Junto a los otros maestros de la comunidad, idearon un plan para llevarlos a Tucupita, donde estaba la oficina regional del Servicio Administrativo de Identificación, Migración y Extranjería (Saime). Como no había gasolina, salieron remando sus curiaras. Iban en grupos de entre 10 y 20 personas, aunque la larga travesía era lo menos complicado del viaje.

El verdadero reto era superar la barrera burocrática: al llegar, les exigieron requisitos como una carta sellada por el consejo comunal. Sin ese recaudo, les dijeron los funcionarios, no iban a atenderlos. Les tocó devolverse al pueblo y esperar hasta obtenerlo, pero una vez conseguido el sello, pudieron continuar con el procedimiento.

Poco a poco, de viaje en viaje, los docentes lograron cedular a los 100 waraos que habían anotado en su plan. Sin embargo, en marzo de 2023 el Saime implementó un nuevo sistema de cedulación. Ahora debía solicitarse en su página una cita para hacer el trámite, lo que resultaba imposible en aquel lugar sin acceso a Internet y con señal telefónica limitada.

Pronto, la cantidad de niños indocumentados en el pueblo volvió a crecer.

Cosme sabía que no podía contar con el gobierno. Una vez llegaron al sector varias personas repartiendo propaganda de los candidatos para las elecciones regionales y municipales de 2021. Hicieron todo tipo de promesas y se ofrecieron a repartir bolsas de comida para los niños, pues a duras penas se alimentaban con arepas de ocumo. Después de que se realizaron los comicios y sus funcionarios resultaron reelectos, no los volvieron a ver.

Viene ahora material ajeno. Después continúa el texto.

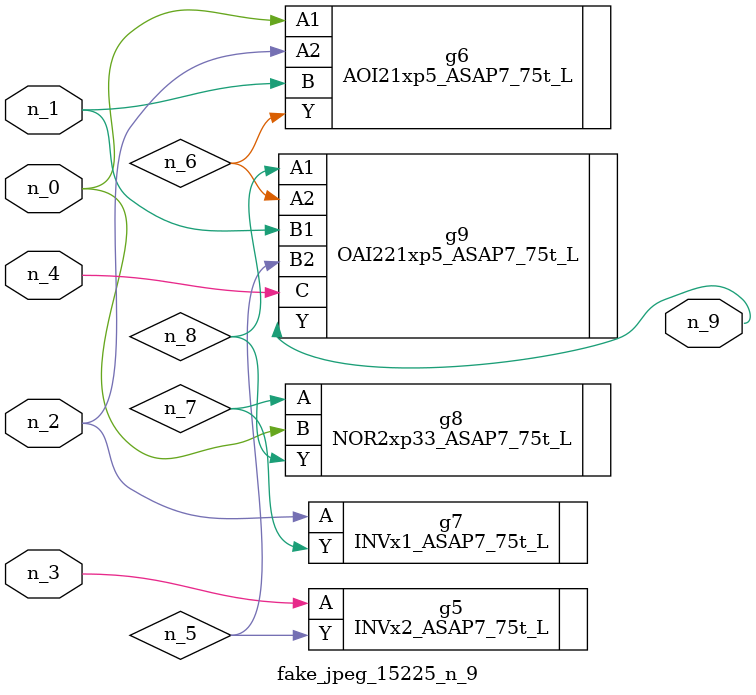
<source format=v>
module fake_jpeg_15225_n_9 (n_3, n_2, n_1, n_0, n_4, n_9);

input n_3;
input n_2;
input n_1;
input n_0;
input n_4;

output n_9;

wire n_8;
wire n_6;
wire n_5;
wire n_7;

INVx2_ASAP7_75t_L g5 ( 
.A(n_3),
.Y(n_5)
);

AOI21xp5_ASAP7_75t_L g6 ( 
.A1(n_0),
.A2(n_2),
.B(n_1),
.Y(n_6)
);

INVx1_ASAP7_75t_L g7 ( 
.A(n_2),
.Y(n_7)
);

NOR2xp33_ASAP7_75t_L g8 ( 
.A(n_7),
.B(n_0),
.Y(n_8)
);

OAI221xp5_ASAP7_75t_L g9 ( 
.A1(n_8),
.A2(n_6),
.B1(n_1),
.B2(n_5),
.C(n_4),
.Y(n_9)
);


endmodule
</source>
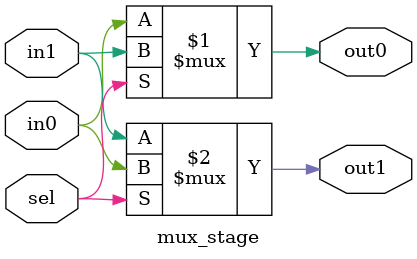
<source format=v>
module mux_stage (
    input sel,
    input in0,
    input in1,
    output out0,
    output out1
);
    assign out0 = sel ? in1 : in0;
    assign out1 = sel ? in0 : in1;
endmodule


</source>
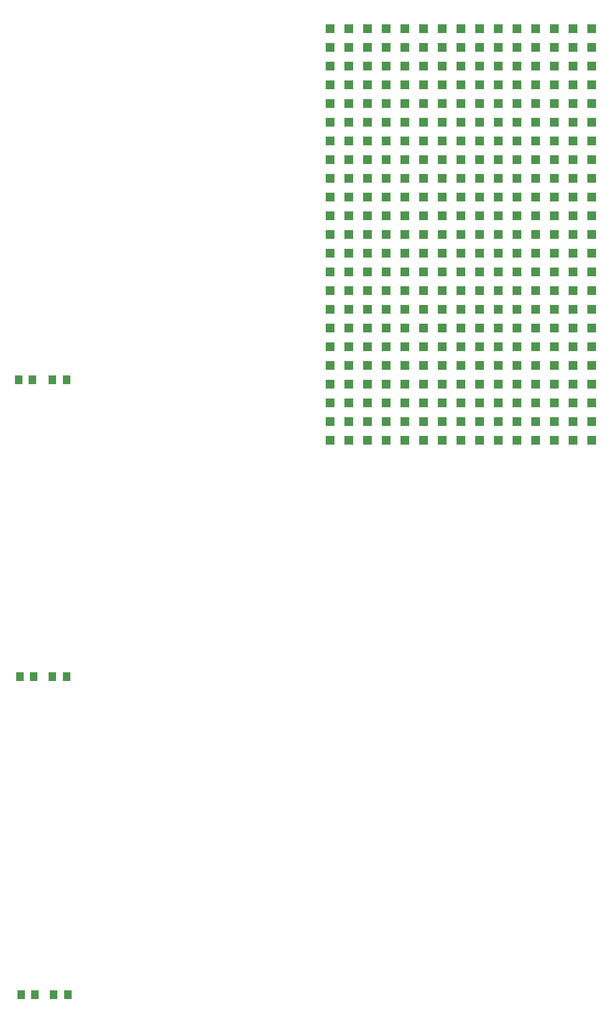
<source format=gbr>
G04 DipTrace 3.3.1.3*
G04 TopPaste.gbr*
%MOIN*%
G04 #@! TF.FileFunction,Paste,Top*
G04 #@! TF.Part,Single*
%ADD55R,0.051181X0.051181*%
%ADD57R,0.043307X0.051181*%
%FSLAX26Y26*%
G04*
G70*
G90*
G75*
G01*
G04 TopPaste*
%LPD*%
D57*
X2187451Y1231201D3*
X2112648D3*
X2181104Y2931201D3*
X2106301D3*
X2181102Y4518701D3*
X2106299D3*
X1937453Y1231201D3*
X2012256D3*
X1931202Y2931201D3*
X2006005D3*
X1924951Y4518701D3*
X1999755D3*
D55*
X3593701Y6393701D3*
X3693701D3*
X3793701D3*
X3893701D3*
X3993701D3*
X4093701D3*
X4193701D3*
X4293701D3*
X4393701D3*
X4493701D3*
X4593701D3*
X4693701D3*
X3593701Y6293701D3*
X3693701D3*
X3793701D3*
X3893701D3*
X3993701D3*
X4093701D3*
X3593701Y6193701D3*
X3693701D3*
X3793701D3*
X3893701D3*
X3993701D3*
X4093701D3*
X3593701Y6093701D3*
X3693701D3*
X3793701D3*
X3893701D3*
X3993701D3*
X4093701D3*
X4193701Y6293701D3*
X4293701D3*
X4393701D3*
X4493701D3*
X4593701D3*
X4693701D3*
X4193701Y6193701D3*
X4293701D3*
X4393701D3*
X4493701D3*
X4593701D3*
X4693701D3*
X4193701Y6093701D3*
X4293701D3*
X4393701D3*
X4493701D3*
X4593701D3*
X4693701D3*
X3593701Y5993701D3*
X3693701D3*
X3793701D3*
X3893701D3*
X3993701D3*
X4093701D3*
X4193701D3*
X4293701D3*
X4393701D3*
X4493701D3*
X4593701D3*
X4693701D3*
X3593701Y5893701D3*
X3693701D3*
X3793701D3*
X3893701D3*
X3993701D3*
X4093701D3*
X3593701Y5793701D3*
X3693701D3*
X3793701D3*
X3893701D3*
X3993701D3*
X4093701D3*
X3593701Y5693701D3*
X3693701D3*
X3793701D3*
X3893701D3*
X3993701D3*
X4093701D3*
X4193701Y5893701D3*
X4293701D3*
X4393701D3*
X4493701D3*
X4593701D3*
X4693701D3*
X4193701Y5793701D3*
X4293701D3*
X4393701D3*
X4493701D3*
X4593701D3*
X4693701D3*
X4193701Y5693701D3*
X4293701D3*
X4393701D3*
X4493701D3*
X4593701D3*
X4693701D3*
X3593701Y5593701D3*
X3693701D3*
X3793701D3*
X3893701D3*
X3993701D3*
X4093701D3*
X4193701D3*
X4293701D3*
X4393701D3*
X4493701D3*
X4593701D3*
X4693701D3*
X3593701Y5493701D3*
X3693701D3*
X3793701D3*
X3893701D3*
X3993701D3*
X4093701D3*
X3593701Y5393701D3*
X3693701D3*
X3793701D3*
X3893701D3*
X3993701D3*
X4093701D3*
X3593701Y5293701D3*
X3693701D3*
X3793701D3*
X3893701D3*
X3993701D3*
X4093701D3*
X4193701Y5493701D3*
X4293701D3*
X4393701D3*
X4493701D3*
X4593701D3*
X4693701D3*
X4193701Y5393701D3*
X4293701D3*
X4393701D3*
X4493701D3*
X4593701D3*
X4693701D3*
X4193701Y5293701D3*
X4293701D3*
X4393701D3*
X4493701D3*
X4593701D3*
X4693701D3*
X3593701Y5193701D3*
X3693701D3*
X3793701D3*
X3893701D3*
X3993701D3*
X4093701D3*
X4193701D3*
X4293701D3*
X4393701D3*
X4493701D3*
X4593701D3*
X4693701D3*
X3593701Y5093701D3*
X3693701D3*
X3793701D3*
X3893701D3*
X3993701D3*
X4093701D3*
X3593701Y4993701D3*
X3693701D3*
X3793701D3*
X3893701D3*
X3993701D3*
X4093701D3*
X3593701Y4893701D3*
X3693701D3*
X3793701D3*
X3893701D3*
X3993701D3*
X4093701D3*
X4193701Y5093701D3*
X4293701D3*
X4393701D3*
X4493701D3*
X4593701D3*
X4693701D3*
X4193701Y4993701D3*
X4293701D3*
X4393701D3*
X4493701D3*
X4593701D3*
X4693701D3*
X4193701Y4893701D3*
X4293701D3*
X4393701D3*
X4493701D3*
X4593701D3*
X4693701D3*
X3593701Y4793701D3*
X3693701D3*
X3793701D3*
X3893701D3*
X3993701D3*
X4093701D3*
X4193701D3*
X4293701D3*
X4393701D3*
X4493701D3*
X4593701D3*
X4693701D3*
X3593701Y4693701D3*
X3693701D3*
X3793701D3*
X3893701D3*
X3993701D3*
X4093701D3*
X3593701Y4593701D3*
X3693701D3*
X3793701D3*
X3893701D3*
X3993701D3*
X4093701D3*
X3593701Y4493701D3*
X3693701D3*
X3793701D3*
X3893701D3*
X3993701D3*
X4093701D3*
X4193701Y4693701D3*
X4293701D3*
X4393701D3*
X4493701D3*
X4593701D3*
X4693701D3*
X4193701Y4593701D3*
X4293701D3*
X4393701D3*
X4493701D3*
X4593701D3*
X4693701D3*
X4193701Y4493701D3*
X4293701D3*
X4393701D3*
X4493701D3*
X4593701D3*
X4693701D3*
X4793701Y6393701D3*
X4893701D3*
X4993701D3*
X4793701Y6293701D3*
X4893701D3*
X4993701D3*
X4793701Y6193701D3*
X4893701D3*
X4993701D3*
X4793701Y6093701D3*
X4893701D3*
X4993701D3*
X4793701Y5993701D3*
X4893701D3*
X4993701D3*
X4793701Y5893701D3*
X4893701D3*
X4993701D3*
X4793701Y5793701D3*
X4893701D3*
X4993701D3*
X4793701Y5693701D3*
X4893701D3*
X4993701D3*
X4793701Y5593701D3*
X4893701D3*
X4993701D3*
X4793701Y5493701D3*
X4893701D3*
X4993701D3*
X4793701Y5393701D3*
X4893701D3*
X4993701D3*
X4793701Y5293701D3*
X4893701D3*
X4993701D3*
X4793701Y5193701D3*
X4893701D3*
X4993701D3*
X4793701Y5093701D3*
X4893701D3*
X4993701D3*
X4793701Y4993701D3*
X4893701D3*
X4993701D3*
X4793701Y4893701D3*
X4893701D3*
X4993701D3*
X4793701Y4793701D3*
X4893701D3*
X4993701D3*
X4793701Y4693701D3*
X4893701D3*
X4993701D3*
X4793701Y4593701D3*
X4893701D3*
X4993701D3*
X4793701Y4493701D3*
X4893701D3*
X4993701D3*
X3593701Y4393701D3*
X3693701D3*
X3793701D3*
X3893701D3*
X3993701D3*
X4093701D3*
X3593701Y4293701D3*
X3693701D3*
X3793701D3*
X3893701D3*
X3993701D3*
X4093701D3*
X3593701Y4193701D3*
X3693701D3*
X3793701D3*
X3893701D3*
X3993701D3*
X4093701D3*
X4193701Y4393701D3*
X4293701D3*
X4393701D3*
X4493701D3*
X4593701D3*
X4693701D3*
X4193701Y4293701D3*
X4293701D3*
X4393701D3*
X4493701D3*
X4593701D3*
X4693701D3*
X4193701Y4193701D3*
X4293701D3*
X4393701D3*
X4493701D3*
X4593701D3*
X4693701D3*
X4793701Y4393701D3*
X4893701D3*
X4993701D3*
X4793701Y4293701D3*
X4893701D3*
X4993701D3*
X4793701Y4193701D3*
X4893701D3*
X4993701D3*
M02*

</source>
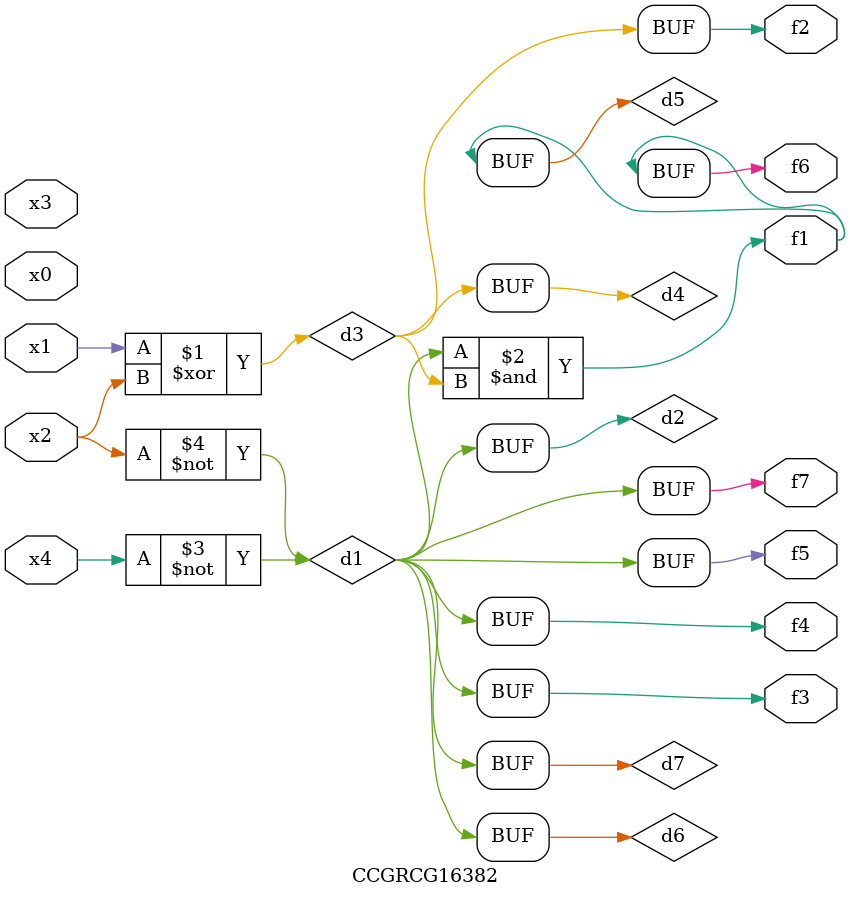
<source format=v>
module CCGRCG16382(
	input x0, x1, x2, x3, x4,
	output f1, f2, f3, f4, f5, f6, f7
);

	wire d1, d2, d3, d4, d5, d6, d7;

	not (d1, x4);
	not (d2, x2);
	xor (d3, x1, x2);
	buf (d4, d3);
	and (d5, d1, d3);
	buf (d6, d1, d2);
	buf (d7, d2);
	assign f1 = d5;
	assign f2 = d4;
	assign f3 = d7;
	assign f4 = d7;
	assign f5 = d7;
	assign f6 = d5;
	assign f7 = d7;
endmodule

</source>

Allí comprendió que si quería buscar apoyo para su causa debía acudir a sus aliados de siempre: las organizaciones humanitarias.

Como líder de la comunidad, uno de los compromisos de Cosme era realizar un censo anual de sus habitantes. Cubría la falta de Registros Civiles llevando él mismo la cuenta de los nacimientos y decesos que luego entregaba a las autoridades. Pero esa misma información también le servía a fundaciones como Tierra Viva, Sinergia o Venezuela sin Límites, que tenían años trabajando en Wakajara. Cada cifra era valiosa: eran vidas. Niños, adultos, mujeres embarazadas, personas de la tercera edad. Esa data les permitía diseñar proyectos acordes a la realidad.

Cuando las organizaciones requerían algún censo, Cosme convocaba a toda la comunidad a una reunión para discutirlo. Luego, armaba las listas con los datos de las familias presentes. En ocasiones tenía que visitar casas en zonas de difícil acceso, pero lo hacía con diligencia. Para él, era un deber que se tenía que cumplir.

En 2022, Tierra Viva inició el proyecto “Agua, salud y medios de vida para las comunidades warao”, junto a las Naciones Unidas. A través del Fondo Humanitario de Venezuela, atendieron a 16 comunidades indígenas del Delta del Orinoco, en donde se entregaron pastillas potabilizadoras, bolsas de comida y kits de herramientas para la pesca y la agricultura. Aquella tierra se había vuelto difícil de cultivar después de que la construcción de un dique en 1966 provocara la salinización de las aguas del río, pero diferentes especialistas les dieron talleres de capacitación sobre cómo trabajarla adecuadamente.

Gran parte de todo ese trabajo fue posible gracias a los censos que Cosme y otros líderes indígenas hicieron en sus comunidades para calcular la cantidad exacta de ayudas a entregar y sus necesidades particulares.

Un grupo de médicos visitó la comunidad poco después de que Cosme regresara del taller que impartió Sinergia en Tucupita en febrero de 2024. Mientras los niños recibían sus vacunas a las afueras de la escuela y las embarazadas sus controles prenatales, él pensó en todo lo que aún faltaba por hacer. Desde recuperar definitivamente la planta eléctrica hasta proyectos de vivienda cruzaron por su mente. Sin embargo, sabía también que a pesar de que quedaba mucho por remar, mientras pudiera contar con el apoyo de las fundaciones y organizaciones internacionales, el viaje sería lento pero seguro.

En ese momento pensó algo: Venezuela quizás no había firmado el Acuerdo de Escazú, pero de algún modo la gente de Wakajara de Manamo sí lo había hecho. Porque sus censos, más que números, eran el testimonio de un pueblo que se negaba a desaparecer.